◆ **Task details**: Return the stretch of the Jagiellonian University passage from "The Jagiellonian University" through "in the world.", copied word for word.

◆ **Document passage**:

The Jagiellonian University (Uniwersytet Jagielloński) was established in 1364 by Casimir III the Great in Kazimierz (district of Kraków). It is the oldest university in Poland, the second oldest university in Central Europe and one of the oldest universities in the world.
In the mid-14th century, King Casimir III of Poland realized that the nation needed a class of educated people, especially lawyers, who could codify the country's laws and administer the courts and offices. His efforts to found an institution of higher learning in Poland were rewarded when Pope Urban V granted him permission to set up an academy in Krakow. A royal charter of foundation was issued on 12 May 1364, and a simultaneous document was issued by the City Council granting privileges to the Studium Generale. The King provided funding for one chair in liberal arts, two in Medicine, three in Canon Law and five in Roman Law, funded by a quarterly payment taken from the proceeds of the royal monopoly on the salt mines at Wieliczka.The Cracow Academy's development stalled upon the death of King Casimir, but the institution was re-founded in 1400 by King Władysław Jagiełło and his wife Saint Jadwiga, the daughter of the King Louis of Hungary and Poland. The queen donated all of her personal jewelry to the academy, allowing it to enrol 203 students. The faculties of astronomy, law and theology attracted eminent scholars: for example, Stanisław of Skarbimierz, Paweł Włodkowic, Jan of Głogów, and Albert Brudzewski, who from 1491 to 1495 was one of Nicolaus Copernicus's teachers. The university was the first university in Europe to establish independent chairs in Mathematics and Astronomy.

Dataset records
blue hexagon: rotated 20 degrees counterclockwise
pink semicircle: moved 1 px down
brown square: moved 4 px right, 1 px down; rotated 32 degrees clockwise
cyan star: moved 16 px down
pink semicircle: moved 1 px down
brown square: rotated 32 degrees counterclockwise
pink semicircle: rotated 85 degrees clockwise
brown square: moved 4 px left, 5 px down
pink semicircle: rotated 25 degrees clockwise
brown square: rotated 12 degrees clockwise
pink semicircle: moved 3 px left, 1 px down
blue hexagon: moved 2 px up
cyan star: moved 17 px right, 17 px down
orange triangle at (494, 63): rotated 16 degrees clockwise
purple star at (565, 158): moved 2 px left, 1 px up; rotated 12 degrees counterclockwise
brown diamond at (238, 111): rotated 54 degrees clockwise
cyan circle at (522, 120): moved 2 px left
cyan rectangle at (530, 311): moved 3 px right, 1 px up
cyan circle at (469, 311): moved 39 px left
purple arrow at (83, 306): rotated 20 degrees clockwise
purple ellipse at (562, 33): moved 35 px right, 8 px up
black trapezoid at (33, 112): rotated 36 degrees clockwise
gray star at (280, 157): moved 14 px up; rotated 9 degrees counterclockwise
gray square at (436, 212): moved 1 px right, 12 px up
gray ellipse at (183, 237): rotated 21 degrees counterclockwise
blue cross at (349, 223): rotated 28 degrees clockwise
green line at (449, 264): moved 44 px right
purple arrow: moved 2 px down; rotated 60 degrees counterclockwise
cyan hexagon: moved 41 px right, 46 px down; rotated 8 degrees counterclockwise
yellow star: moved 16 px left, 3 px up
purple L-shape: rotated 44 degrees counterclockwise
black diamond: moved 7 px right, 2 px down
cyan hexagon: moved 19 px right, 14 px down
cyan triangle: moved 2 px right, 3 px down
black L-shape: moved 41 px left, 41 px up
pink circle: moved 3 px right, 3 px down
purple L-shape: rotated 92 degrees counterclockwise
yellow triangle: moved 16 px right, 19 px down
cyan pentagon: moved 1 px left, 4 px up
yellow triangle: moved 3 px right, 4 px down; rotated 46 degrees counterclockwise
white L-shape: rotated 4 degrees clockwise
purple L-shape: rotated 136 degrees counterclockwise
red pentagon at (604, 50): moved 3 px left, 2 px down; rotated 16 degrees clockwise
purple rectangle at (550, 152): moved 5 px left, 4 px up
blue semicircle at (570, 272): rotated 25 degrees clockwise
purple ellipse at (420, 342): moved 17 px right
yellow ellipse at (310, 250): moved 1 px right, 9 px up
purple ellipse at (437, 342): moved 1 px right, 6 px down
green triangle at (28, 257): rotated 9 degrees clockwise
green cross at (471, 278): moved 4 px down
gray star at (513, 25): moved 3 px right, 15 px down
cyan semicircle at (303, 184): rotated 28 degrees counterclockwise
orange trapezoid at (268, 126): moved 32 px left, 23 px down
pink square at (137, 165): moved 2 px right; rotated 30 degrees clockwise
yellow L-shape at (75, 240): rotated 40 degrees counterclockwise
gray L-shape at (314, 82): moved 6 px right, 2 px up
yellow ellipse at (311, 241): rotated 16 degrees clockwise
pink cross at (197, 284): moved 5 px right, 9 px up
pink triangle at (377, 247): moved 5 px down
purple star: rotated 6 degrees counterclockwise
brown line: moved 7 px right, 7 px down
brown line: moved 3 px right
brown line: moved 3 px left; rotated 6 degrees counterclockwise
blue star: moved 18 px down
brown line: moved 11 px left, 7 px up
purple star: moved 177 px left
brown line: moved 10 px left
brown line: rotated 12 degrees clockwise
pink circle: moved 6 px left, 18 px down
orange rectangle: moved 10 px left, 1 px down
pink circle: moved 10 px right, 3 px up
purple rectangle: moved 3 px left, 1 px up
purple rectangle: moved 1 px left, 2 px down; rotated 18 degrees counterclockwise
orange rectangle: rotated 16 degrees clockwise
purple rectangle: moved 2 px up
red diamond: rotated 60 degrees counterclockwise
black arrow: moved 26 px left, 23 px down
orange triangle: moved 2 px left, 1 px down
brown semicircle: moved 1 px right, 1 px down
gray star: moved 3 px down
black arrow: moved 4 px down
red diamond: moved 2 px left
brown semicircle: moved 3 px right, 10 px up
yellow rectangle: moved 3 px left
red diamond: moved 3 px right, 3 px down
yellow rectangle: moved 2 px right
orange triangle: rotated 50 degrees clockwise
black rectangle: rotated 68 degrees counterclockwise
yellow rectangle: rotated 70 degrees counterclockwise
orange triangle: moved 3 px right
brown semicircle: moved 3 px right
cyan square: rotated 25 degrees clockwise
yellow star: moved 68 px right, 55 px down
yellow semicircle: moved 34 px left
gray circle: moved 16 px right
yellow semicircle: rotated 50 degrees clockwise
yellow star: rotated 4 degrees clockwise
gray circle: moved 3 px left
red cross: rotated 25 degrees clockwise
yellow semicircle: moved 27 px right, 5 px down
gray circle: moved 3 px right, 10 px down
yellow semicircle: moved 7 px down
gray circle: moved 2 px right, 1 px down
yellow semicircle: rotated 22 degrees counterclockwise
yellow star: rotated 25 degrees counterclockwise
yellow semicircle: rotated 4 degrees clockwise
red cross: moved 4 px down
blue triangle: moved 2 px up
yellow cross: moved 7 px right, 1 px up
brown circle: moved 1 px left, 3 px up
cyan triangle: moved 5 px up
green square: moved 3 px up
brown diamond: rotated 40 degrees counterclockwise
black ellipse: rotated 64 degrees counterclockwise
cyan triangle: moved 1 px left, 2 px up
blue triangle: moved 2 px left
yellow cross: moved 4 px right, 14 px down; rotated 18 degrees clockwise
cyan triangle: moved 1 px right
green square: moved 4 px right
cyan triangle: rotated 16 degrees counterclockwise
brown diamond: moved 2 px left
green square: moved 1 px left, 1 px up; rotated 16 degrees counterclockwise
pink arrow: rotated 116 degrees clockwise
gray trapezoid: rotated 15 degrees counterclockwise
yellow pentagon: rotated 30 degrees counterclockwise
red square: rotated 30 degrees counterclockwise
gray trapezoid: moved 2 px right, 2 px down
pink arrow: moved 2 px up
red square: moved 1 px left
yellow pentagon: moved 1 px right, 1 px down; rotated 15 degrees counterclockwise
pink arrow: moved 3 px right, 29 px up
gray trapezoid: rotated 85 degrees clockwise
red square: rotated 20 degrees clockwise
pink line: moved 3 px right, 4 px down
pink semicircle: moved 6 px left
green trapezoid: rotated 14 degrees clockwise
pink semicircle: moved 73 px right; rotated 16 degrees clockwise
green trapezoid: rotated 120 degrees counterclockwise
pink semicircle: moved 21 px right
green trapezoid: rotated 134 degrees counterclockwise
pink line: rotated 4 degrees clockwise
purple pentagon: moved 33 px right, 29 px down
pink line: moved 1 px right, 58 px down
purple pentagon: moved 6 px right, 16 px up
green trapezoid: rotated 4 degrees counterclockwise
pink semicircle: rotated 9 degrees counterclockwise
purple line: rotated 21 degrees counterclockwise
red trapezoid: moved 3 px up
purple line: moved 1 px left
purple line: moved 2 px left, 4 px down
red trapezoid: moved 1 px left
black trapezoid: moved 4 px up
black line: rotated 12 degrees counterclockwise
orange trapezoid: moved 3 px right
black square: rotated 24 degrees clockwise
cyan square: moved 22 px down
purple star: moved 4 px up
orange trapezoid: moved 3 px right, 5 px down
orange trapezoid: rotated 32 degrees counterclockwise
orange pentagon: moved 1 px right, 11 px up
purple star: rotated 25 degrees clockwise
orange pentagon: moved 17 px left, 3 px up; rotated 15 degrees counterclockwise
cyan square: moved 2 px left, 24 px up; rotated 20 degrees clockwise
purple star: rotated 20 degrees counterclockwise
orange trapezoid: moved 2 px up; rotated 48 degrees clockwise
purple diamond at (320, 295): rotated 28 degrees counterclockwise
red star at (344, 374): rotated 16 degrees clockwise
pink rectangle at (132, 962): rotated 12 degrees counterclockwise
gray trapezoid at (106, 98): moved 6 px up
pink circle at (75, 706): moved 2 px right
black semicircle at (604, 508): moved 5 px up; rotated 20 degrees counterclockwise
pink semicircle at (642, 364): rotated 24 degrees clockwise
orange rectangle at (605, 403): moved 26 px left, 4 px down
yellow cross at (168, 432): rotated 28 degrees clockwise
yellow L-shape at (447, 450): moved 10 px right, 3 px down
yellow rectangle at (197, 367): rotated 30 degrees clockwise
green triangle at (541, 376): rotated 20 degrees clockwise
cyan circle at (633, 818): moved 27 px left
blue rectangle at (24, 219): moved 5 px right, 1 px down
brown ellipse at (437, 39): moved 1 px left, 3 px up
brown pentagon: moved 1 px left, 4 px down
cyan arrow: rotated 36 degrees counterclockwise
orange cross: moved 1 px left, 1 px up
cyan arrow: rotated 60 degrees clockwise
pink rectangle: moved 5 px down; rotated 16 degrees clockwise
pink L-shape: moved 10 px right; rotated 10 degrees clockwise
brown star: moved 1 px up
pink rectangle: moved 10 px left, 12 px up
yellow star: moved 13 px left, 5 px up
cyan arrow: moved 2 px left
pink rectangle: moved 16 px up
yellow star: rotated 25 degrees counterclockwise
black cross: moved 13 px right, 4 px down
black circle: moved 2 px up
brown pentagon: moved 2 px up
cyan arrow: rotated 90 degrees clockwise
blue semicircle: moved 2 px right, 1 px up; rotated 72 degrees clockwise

◆ **Exercise result**:
The Jagiellonian University (Uniwersytet Jagielloński) was established in 1364 by Casimir III the Great in Kazimierz (district of Kraków). It is the oldest university in Poland, the second oldest university in Central Europe and one of the oldest universities in the world.